The Federal Court of Australia’s decision in Poseidon Nickel Limited1 is the latest in a recent spate of applications by companies seeking to validate share dealings that contravened the disclosure provisions in the Corporations Act 2001 (Cth) (Corporations Act).
The decision and those before it serve as a useful reminder for company officers to ensure they understand and comply with the “cleansing” provisions of the Act when issuing shares, and to obtain appropriate advice where necessary.
Institutional investors should also note the Court’s expectation that, as sophisticated market participants, such investors must satisfy themselves that the relevant disclosure requirements have been met.
“Cleansing” share issues
When issuing securities, a company must issue a disclosure document (typically, a prospectus) unless the Act says otherwise. Exceptions to the disclosure requirement include where the company is issuing securities:
- to sophisticated or professional investors;
- to employees of the company; or
- as part of “small scale” personal offerings totalling less than $2 million, to fewer than 20 investors, in a 12 month period.
Where securities are issued under a disclosure exception, the on-sale of those securities within 12 months requires disclosure unless the Act says otherwise. This on-sale restriction is intended to prevent avoidance of the primary disclosure obligation. When seeking quotation of securities on ASX, the issuing company must warrant to ASX that the issued securities can be on-sold within 12 months without disclosure.
On-sale disclosure is not required if the company “cleanses” the issued securities by releasing either:
- a cleansing notice under section 708A(5)(e) of the Act (with the notice setting out any excluded information that has been withheld from continuous disclosure, but which is material to an investor assessing the company and the securities); or
- a cleansing prospectus under section 708A(11) of the Act (which can be released after the date the securities were issued, but must be released before the securities are on-sold).

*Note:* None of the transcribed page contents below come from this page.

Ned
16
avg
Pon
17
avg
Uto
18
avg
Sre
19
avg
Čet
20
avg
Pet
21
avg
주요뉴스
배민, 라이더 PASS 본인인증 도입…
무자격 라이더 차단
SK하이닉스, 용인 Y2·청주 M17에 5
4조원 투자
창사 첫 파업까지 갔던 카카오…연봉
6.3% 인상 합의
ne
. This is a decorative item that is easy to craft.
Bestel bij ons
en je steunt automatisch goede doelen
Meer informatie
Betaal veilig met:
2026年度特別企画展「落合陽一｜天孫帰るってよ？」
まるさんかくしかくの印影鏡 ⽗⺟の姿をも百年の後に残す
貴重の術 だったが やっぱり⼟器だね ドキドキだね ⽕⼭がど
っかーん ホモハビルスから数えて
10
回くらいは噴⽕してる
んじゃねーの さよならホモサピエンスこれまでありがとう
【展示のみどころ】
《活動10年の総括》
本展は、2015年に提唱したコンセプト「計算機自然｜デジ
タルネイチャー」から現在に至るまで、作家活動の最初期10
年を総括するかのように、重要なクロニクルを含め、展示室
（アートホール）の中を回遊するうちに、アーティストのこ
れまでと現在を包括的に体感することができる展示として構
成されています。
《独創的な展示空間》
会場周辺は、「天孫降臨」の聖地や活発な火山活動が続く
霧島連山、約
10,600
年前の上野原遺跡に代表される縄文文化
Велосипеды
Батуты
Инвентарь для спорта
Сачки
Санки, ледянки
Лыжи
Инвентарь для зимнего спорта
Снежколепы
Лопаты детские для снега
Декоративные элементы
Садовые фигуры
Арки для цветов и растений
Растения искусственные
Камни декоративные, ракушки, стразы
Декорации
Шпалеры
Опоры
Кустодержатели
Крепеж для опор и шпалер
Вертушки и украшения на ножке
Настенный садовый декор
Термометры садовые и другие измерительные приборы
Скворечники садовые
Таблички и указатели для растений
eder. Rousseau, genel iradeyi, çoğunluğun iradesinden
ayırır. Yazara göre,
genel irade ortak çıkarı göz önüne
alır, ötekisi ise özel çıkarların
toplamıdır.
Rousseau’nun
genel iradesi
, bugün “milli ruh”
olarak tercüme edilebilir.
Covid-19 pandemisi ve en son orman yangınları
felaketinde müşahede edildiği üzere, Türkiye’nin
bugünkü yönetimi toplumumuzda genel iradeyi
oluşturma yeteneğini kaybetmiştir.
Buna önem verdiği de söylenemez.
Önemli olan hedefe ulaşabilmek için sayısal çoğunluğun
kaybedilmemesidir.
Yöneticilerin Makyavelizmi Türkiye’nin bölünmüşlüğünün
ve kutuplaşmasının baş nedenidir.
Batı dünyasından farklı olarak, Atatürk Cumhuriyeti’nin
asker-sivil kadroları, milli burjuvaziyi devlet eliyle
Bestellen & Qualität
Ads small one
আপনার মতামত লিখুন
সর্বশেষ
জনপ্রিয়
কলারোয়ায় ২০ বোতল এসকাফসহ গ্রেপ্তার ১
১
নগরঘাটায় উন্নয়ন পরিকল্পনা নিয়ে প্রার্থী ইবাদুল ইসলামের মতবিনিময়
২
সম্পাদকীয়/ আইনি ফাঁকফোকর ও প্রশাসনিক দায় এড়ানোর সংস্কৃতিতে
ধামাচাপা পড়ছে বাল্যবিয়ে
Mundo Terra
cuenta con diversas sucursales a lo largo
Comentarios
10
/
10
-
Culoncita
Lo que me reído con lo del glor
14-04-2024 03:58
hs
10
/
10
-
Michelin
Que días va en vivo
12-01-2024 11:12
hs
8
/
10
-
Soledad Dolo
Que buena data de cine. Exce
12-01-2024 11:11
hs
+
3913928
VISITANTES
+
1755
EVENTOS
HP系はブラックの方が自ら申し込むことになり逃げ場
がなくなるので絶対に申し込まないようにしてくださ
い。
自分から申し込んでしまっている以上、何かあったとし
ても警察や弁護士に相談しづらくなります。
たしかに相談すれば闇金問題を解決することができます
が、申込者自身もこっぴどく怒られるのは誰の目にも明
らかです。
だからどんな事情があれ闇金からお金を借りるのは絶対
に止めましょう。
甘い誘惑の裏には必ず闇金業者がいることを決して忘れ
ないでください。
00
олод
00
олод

The Act sets out a number of pre-requisites for a company to be able to issue a cleansing notice. This includes, critically, that the securities are in a class that was quoted at all times during the previous three months and that trading has not been suspended for more than five days in the previous 12 months. The cleansing notice must also be issued within five business days after the date the securities are issued.
What if you got it wrong?
If company officers become aware of a breach of the disclosure provisions of the Act, an application for relief can be made to the Federal Court of Australia. The Court has wide powers under section 1322 of the Act to validate procedural and administrative errors. Relief from civil liability may also be granted. For the Court to make any orders under this provision, it needs to be satisfied that:
- the act, matter or thing, or the proceeding is essentially of a procedural nature;
- the person or persons concerned acted honestly; or
- it is just and equitable that the order be made.
Upon becoming aware of a breach, companies should also strongly consider preventing further trading by requesting a trading halt (and suspension if necessary) while a cleansing prospectus is prepared and lodged.
Between 17 December 2013 and 1 December 2017, Poseidon Nickel Limited (Poseidon) issued shares on 40 occasions without disclosure to investors, relying on a variety of exemptions under the Act.
However, in each case Poseidon either failed to release a cleansing notice in relation to those share issues, or released a cleansing notice when it was not eligible to (for example, because Poseidon’s shares had been suspended from trading for more than five days).
As a result, issues arose regarding the validity of subsequent sales in respect of a considerable number of shares in Poseidon. The “on-sellers” potentially faced civil liability for failing to provide a disclosure document or statement - a strict liability offence under the Act.
Poseidon sought, and obtained, orders from the Federal Court under section 1322(4) of the Act that subsequent dealings in the issued shares were not invalidated by the contraventions. The Court also granted most “on-sellers” of issued shares relief from any civil liability arising from the contraventions.
Significantly, the Court did not grant relief from civil liability to several institutional investors, on the basis they ought to have been aware of the on-sale disclosure requirements imposed on them. His Honour did not rule out granting such relief if those parties had applied for it, but the decision reiterates a higher burden placed on institutional investors to take active steps (including seeking advice where necessary) to ensure that issuing companies have validly “cleansed” the issued shares.
Poseidon is not alone, with a number of recent applications being made after companies had either failed to release a cleansing notice, released a cleansing notice too late, or released a cleansing notice when they were ineligible to do so.
The cleansing provisions are among the most frequently relied upon provisions of the Act and the temptation can arise for company officers and investors to make assumptions about compliance with those provisions. There are several pertinent sayings about assumptions.
Company officers and institutional investors must be careful to ensure the cleansing provisions are properly understood and complied with in the context of an individual share issue. Assumptions must be tested and advice sought if there is any uncertainty.
Where there has been an error, a remedy is available as long as quick, decisive action is taken.